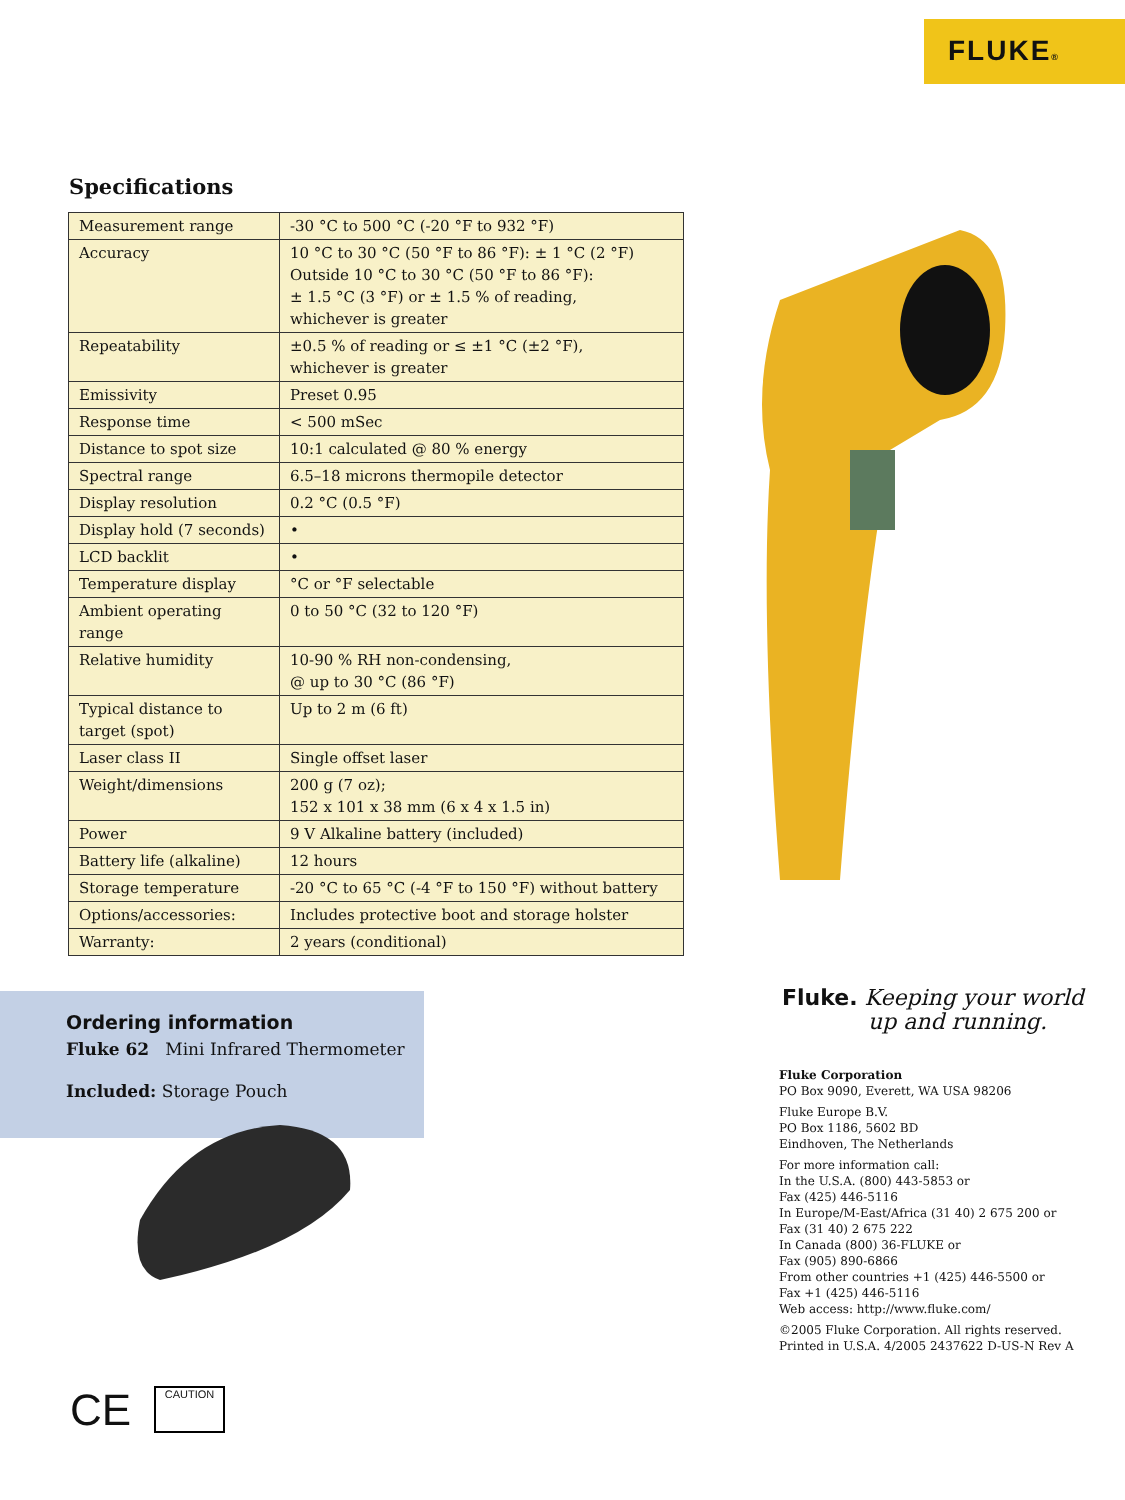FLUKE®
Specifications
| Measurement range | -30 °C to 500 °C (-20 °F to 932 °F) |
| Accuracy | 10 °C to 30 °C (50 °F to 86 °F): ± 1 °C (2 °F) Outside 10 °C to 30 °C (50 °F to 86 °F): ± 1.5 °C (3 °F) or ± 1.5 % of reading, whichever is greater |
| Repeatability | ±0.5 % of reading or ≤ ±1 °C (±2 °F), whichever is greater |
| Emissivity | Preset 0.95 |
| Response time | < 500 mSec |
| Distance to spot size | 10:1 calculated @ 80 % energy |
| Spectral range | 6.5–18 microns thermopile detector |
| Display resolution | 0.2 °C (0.5 °F) |
| Display hold (7 seconds) | • |
| LCD backlit | • |
| Temperature display | °C or °F selectable |
| Ambient operating range | 0 to 50 °C (32 to 120 °F) |
| Relative humidity | 10-90 % RH non-condensing, @ up to 30 °C (86 °F) |
| Typical distance to target (spot) | Up to 2 m (6 ft) |
| Laser class II | Single offset laser |
| Weight/dimensions | 200 g (7 oz); 152 x 101 x 38 mm (6 x 4 x 1.5 in) |
| Power | 9 V Alkaline battery (included) |
| Battery life (alkaline) | 12 hours |
| Storage temperature | -20 °C to 65 °C (-4 °F to 150 °F) without battery |
| Options/accessories: | Includes protective boot and storage holster |
| Warranty: | 2 years (conditional) |
Ordering information
Fluke 62 Mini Infrared Thermometer
Included: Storage Pouch
Fluke. Keeping your world
up and running.
Fluke Corporation
PO Box 9090, Everett, WA USA 98206
Fluke Europe B.V.
PO Box 1186, 5602 BD
Eindhoven, The Netherlands
For more information call:
In the U.S.A. (800) 443-5853 or
Fax (425) 446-5116
In Europe/M-East/Africa (31 40) 2 675 200 or
Fax (31 40) 2 675 222
In Canada (800) 36-FLUKE or
Fax (905) 890-6866
From other countries +1 (425) 446-5500 or
Fax +1 (425) 446-5116
Web access: http://www.fluke.com/
©2005 Fluke Corporation. All rights reserved.
Printed in U.S.A. 4/2005 2437622 D-US-N Rev A
CE CAUTION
========
__Task to complete__. Repeat each line of the records exactly, dropping the pictures.

__Response to this exercise__.
FLUKE®
Specifications
| Measurement range | -30 °C to 500 °C (-20 °F to 932 °F) |
| Accuracy | 10 °C to 30 °C (50 °F to 86 °F): ± 1 °C (2 °F) Outside 10 °C to 30 °C (50 °F to 86 °F): ± 1.5 °C (3 °F) or ± 1.5 % of reading, whichever is greater |
| Repeatability | ±0.5 % of reading or ≤ ±1 °C (±2 °F), whichever is greater |
| Emissivity | Preset 0.95 |
| Response time | < 500 mSec |
| Distance to spot size | 10:1 calculated @ 80 % energy |
| Spectral range | 6.5–18 microns thermopile detector |
| Display resolution | 0.2 °C (0.5 °F) |
| Display hold (7 seconds) | • |
| LCD backlit | • |
| Temperature display | °C or °F selectable |
| Ambient operating range | 0 to 50 °C (32 to 120 °F) |
| Relative humidity | 10-90 % RH non-condensing, @ up to 30 °C (86 °F) |
| Typical distance to target (spot) | Up to 2 m (6 ft) |
| Laser class II | Single offset laser |
| Weight/dimensions | 200 g (7 oz); 152 x 101 x 38 mm (6 x 4 x 1.5 in) |
| Power | 9 V Alkaline battery (included) |
| Battery life (alkaline) | 12 hours |
| Storage temperature | -20 °C to 65 °C (-4 °F to 150 °F) without battery |
| Options/accessories: | Includes protective boot and storage holster |
| Warranty: | 2 years (conditional) |
Ordering information
Fluke 62 Mini Infrared Thermometer
Included: Storage Pouch
Fluke. Keeping your world
up and running.
Fluke Corporation
PO Box 9090, Everett, WA USA 98206
Fluke Europe B.V.
PO Box 1186, 5602 BD
Eindhoven, The Netherlands
For more information call:
In the U.S.A. (800) 443-5853 or
Fax (425) 446-5116
In Europe/M-East/Africa (31 40) 2 675 200 or
Fax (31 40) 2 675 222
In Canada (800) 36-FLUKE or
Fax (905) 890-6866
From other countries +1 (425) 446-5500 or
Fax +1 (425) 446-5116
Web access: http://www.fluke.com/
©2005 Fluke Corporation. All rights reserved.
Printed in U.S.A. 4/2005 2437622 D-US-N Rev A
CE CAUTION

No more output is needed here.